*PROBLEM:* Translate this sentence from the passage on the LSAC and disability accommodations into Spanish: "We are all ill-served by these longstanding patterns of stereotyping, stigma, and discrimination."

*QUOTED PASSAGE:*
++++++++++
But sure enough, almost four years later, in March, 2018, the court held the LSAC in contempt, after finding that it "routinely violated the terms of the consent decree in how [it] considered, responded to, recorded, and reported requests for accommodation." The conduct was egregious: for example, the LSAC would customarily offer partial accommodations, and demand further documentation subject to short deadlines, forcing the applicant to accept partial accommodations (which the LSAC reported as having been granted in full), or delay taking the test in order to provide further material, at significant cost and inconvenience. As a result, the consent decree was extended an additional two years, to May 29, 2020, and on November 5, 2018, a federal judge awarded the lawyers who brought the successful contempt action over $480,000 in fees.
Its noncompliance has been expensive. But the real costs of the LSAC and the legal profession's collective failure to accommodate these disabilities are suffered not only by those individual would-be lawyers and law students. Many of the disabilities sought to be accommodated - especially "hidden" cognitive disabilities - remain so stigmatized that lawyers and law professors who have them will not publicly identify themselves, and cannot be confident they will be appropriately accommodated by their employers. This prevents them from functioning as effectively as they might in their own professional lives, and also from being as effective as they can be as role-models for students and junior lawyers with similar disabilities. The persons with these disabilities are our teachers, our students, our colleagues - and we are all the poorer when they cannot contribute fully and openly to our shared profession. We would also do well to remember that those of us not currently dealing with a disability are, in the provocative although somewhat controversial phrase, simply among the "temporarily able-bodied." We are all ill-served by these longstanding patterns of stereotyping, stigma, and discrimination.
++++++++++
*SUPPLIED MATERIAL:*

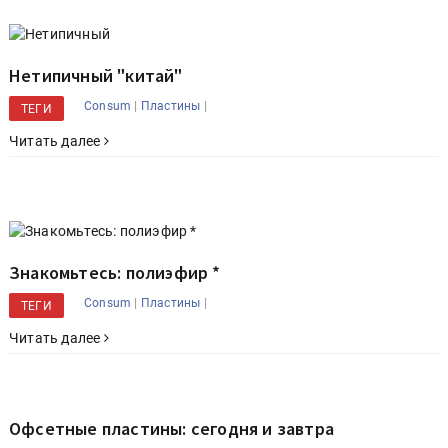
Нетипичный "китай"
|
|
Consum
Пластины
ТЕГИ
Читать далее
Знакомьтесь: полиэфир *
|
|
Consum
Пластины
ТЕГИ
Читать далее
Офсетные пластины: сегодня и завтра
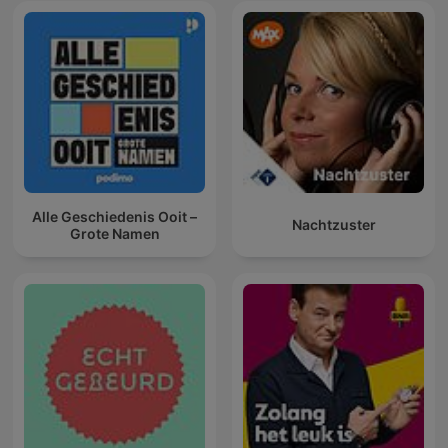
Alle Geschiedenis Ooit –
Nachtzuster
Grote Namen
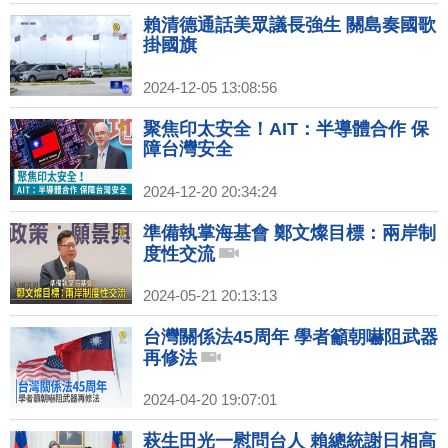
賴清德通話美眾議長強生 關島奏國歌
掛國旗
2024-12-05 13:08:56
聚焦印太安全！AIT：半導體合作 保
障台灣安全
2024-12-20 20:34:24
準備執掌海基會 鄭文燦目標：兩岸制
度性交流
2024-05-21 20:13:13
台灣關係法45周年 學者籲朝嚇阻武器
再修法
2024-04-20 19:07:01
萩生田光一慰問台人 賴總統謝日相高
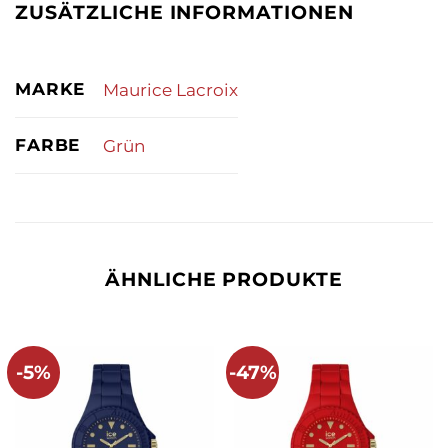
ZUSÄTZLICHE INFORMATIONEN
MARKE
Maurice Lacroix
FARBE
Grün
ÄHNLICHE PRODUKTE
-5%
-47%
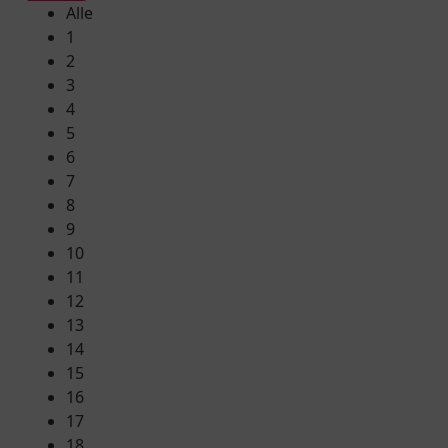
Alle
1
2
3
4
5
6
7
8
9
10
11
12
13
14
15
16
17
18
++++++++++
*OUTPUT FOR THIS EXERCISE:* Todos salimos perjudicados por estos arraigados patrones de estereotipos, estigma y discriminación.